Pour Lacan, la nostalgie du sein n’est possible qu’à travers le remaniement dans le complexe d’oedipe. Perte sans objet, le sevrage n’est pas un traumatisme biologique mais une séparation qui fait exister l’objet. Si cette perte n’a pas lieu, c’est à dire si le couple absence/présence n’est pas mis en place, la figure maternelle prend un caractère mortifère, « dont témoignent les troubles comme l’anorexie et les empoisonnements de certaines toxicomanies de la bouche. »

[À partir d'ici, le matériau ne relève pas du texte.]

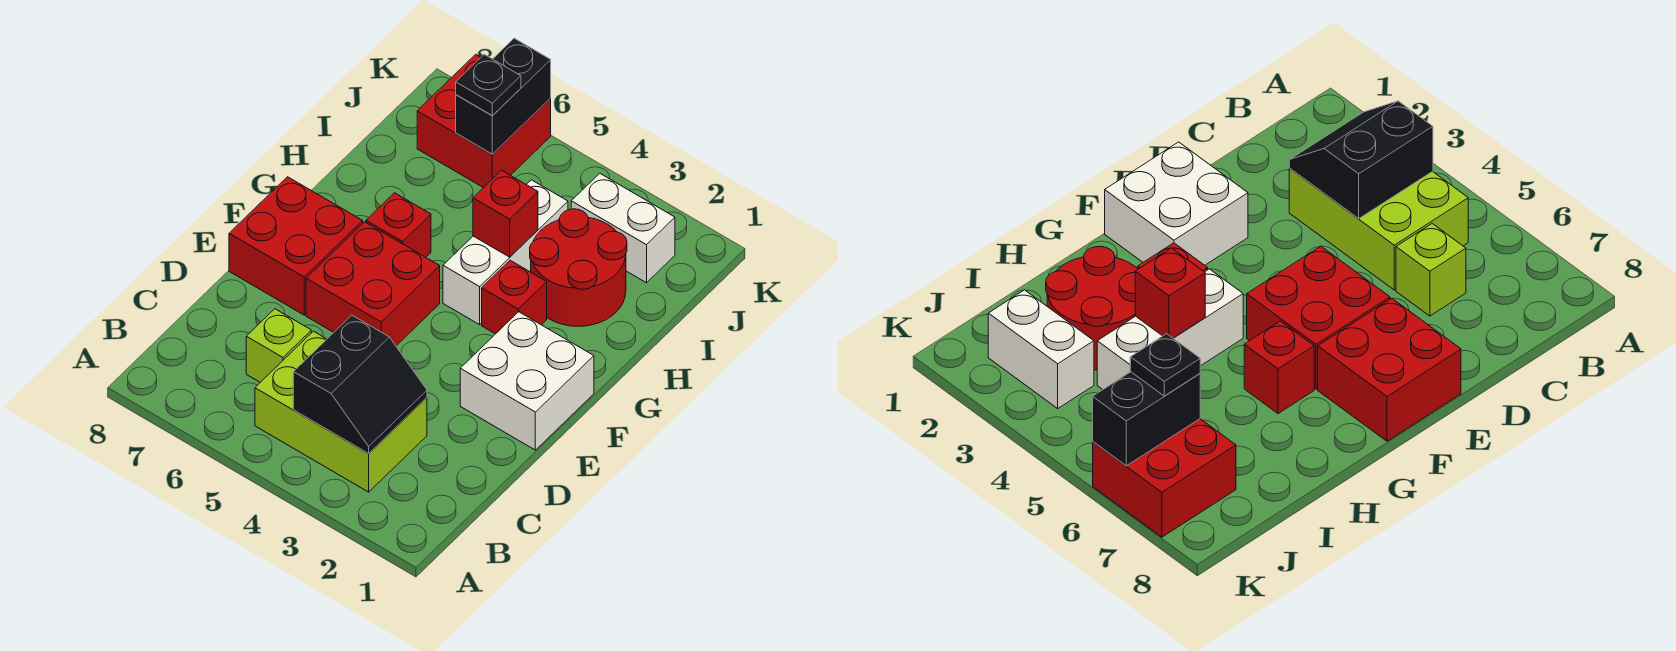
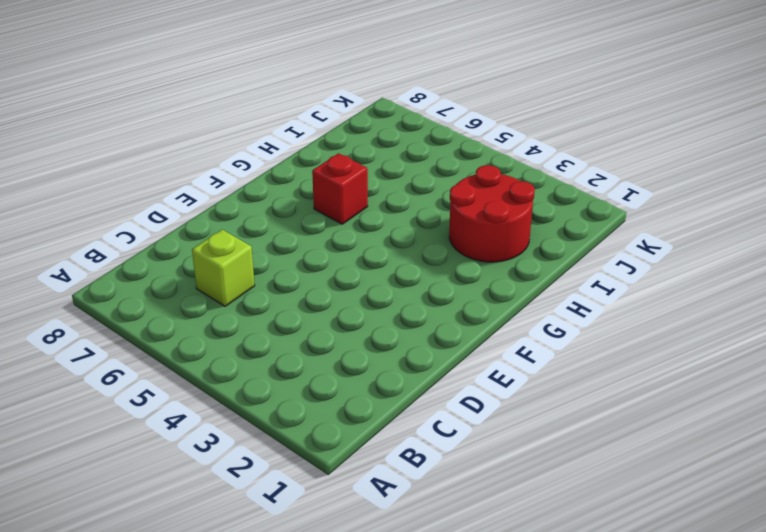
none -> lime brick B3:C5 level 1
none -> white brick E1:F2 level 1
none -> red brick E5:F6 level 1

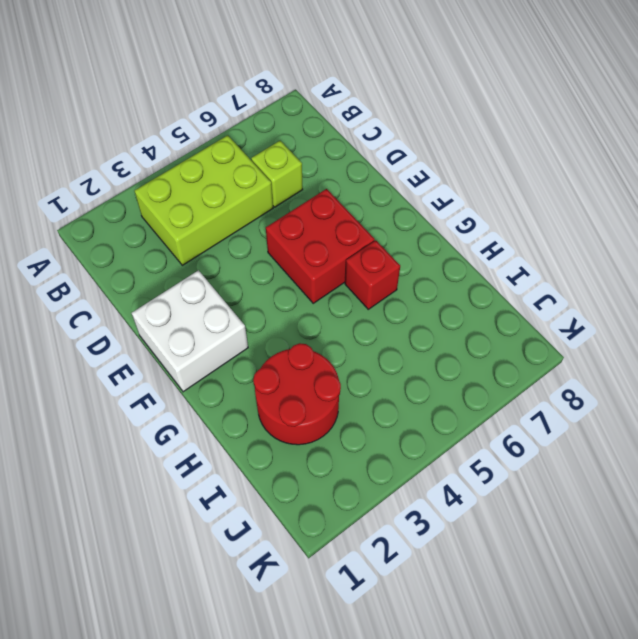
none -> red brick E7:F8 level 1
none -> red brick G3 level 1
none -> white brick G4:I4 level 1

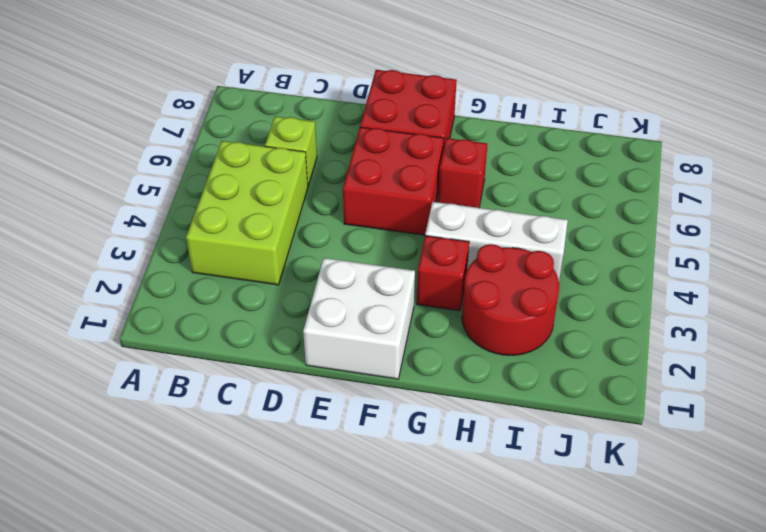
none -> white brick J2:J3 level 1
none -> red brick J6:K7 level 1
none -> black slope B3:C4 level 2 top 4

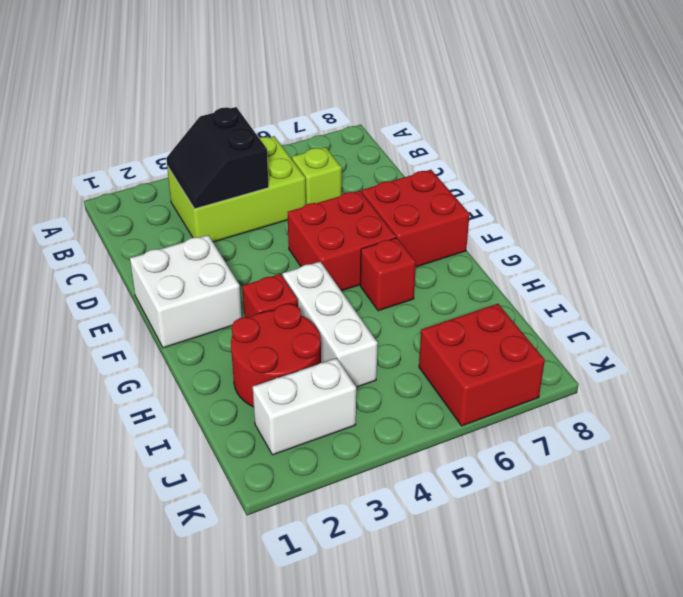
none -> red brick H4 level 2
none -> black brick J6:K6 level 2
none -> black plate J6 level 3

D’autre part, à la question de développement de l’individu relatif à la satisfaction des besoins et à son intrication avec la pulsion sexuelle, s’ajoute la destructivité. Freud dans la deuxième topique a tenté d’élucider la compulsion de répétition comme une manifestation de la pulsion de mort.

Il est à noter que selon certains auteurs, la théorisation de la psychanalyse est née de l’addiction : Freud est d’abord dépendant à la cocaïne puis au tabac. A la fois impérieux et menaçant, le cigare était un auxiliaire indispensable à sa réflexion. Dans les différents écrits, nous trouvons peu de références directes aux addictions de Freud, ces documents ayant disparus… le sujet restant tabou.

Ces conduites addictives apparaissent au début de l’adolescence, moment de la reviviscence de l’enfance, de l’oedipe, comme un rite initiatique avant le passage vers la vie adulte. Ces jeunes souvent seuls car les parents travaillent de plus en plus, deviennent addicts : ils s’installent devant la télévision, devant leur console vidéo, adoptent des animaux virtuels, se branchent sur internet et surfent sur le web. François Marty associe l’addiction au virtuel chez les adolescents, aux transformations pubertaires : le nouveau corps devient corps génital. La disparition du corps de l’enfant nécessite de nouvelles expérimentations lui permettant de se repérer dans son identité. « son investissement au virtuel s’inscrit dans une quête de sens pour une corporéité nouvelle. Il note le contraste entre la maladresse corporelle de l’adolescent, dû à un corps trop grand et l’habilité du jeu. Il maîtrise les images virtuelles à défaut de maîtriser l’image de son corps ; il fait corps avec l’image. Les jeunes explorent des sensations de vitesse, de puissance, de destructivité, de rivalité ; adaptent de nouveaux réflexes, inventent de nouvelles parades physiques, psychomotrices et psychologiques. Le virtuel qui ouvre une voie de passage vers un corps adulte entraîne aussi un risque de dépendance à l’objet de transformation.

D’autres s’adonnent à la téléphonomania. Les communications téléphoniques répétées ou interminables annulent l’angoisse de séparation.

D’autres encore, s’enferment dans des addictions à la drogue ou à l’alcool. Ces toxicomanies seraient un moyen désinhibiteur de l’action dans une quête du mieux-être et de la performance individuelle.

Nous notons chez l’adolescent addict : une compulsivité avec obsessions idéatives concernant l’objet et la conduite addictive ; sentiment de manque ou de vide et impulsivité précédant le recours à l’objet addictif ; substitution d’une dépendance à l’objet humain par une dépendance à un objet externe inanimé, disponible et manipulable ; vécu de dépersonnalisation ; sorte d’état second hypnotique puis honte et culpabilité mêlées lors des crises ; dépressivité et lutte antidépressive lors des intervalles libres, manifestations somatiques lors du sevrage, maintien masochiste de la conduite malgré les effets du manque et les conséquences délétères psychologiques, biologiques et sociales ; fréquences des co-addictions lors de l’évolution. Ces problématiques traduisent une problématique narcissique commune.

A cette liste s’ajoute une dimension transgressive et une recherche de Loi.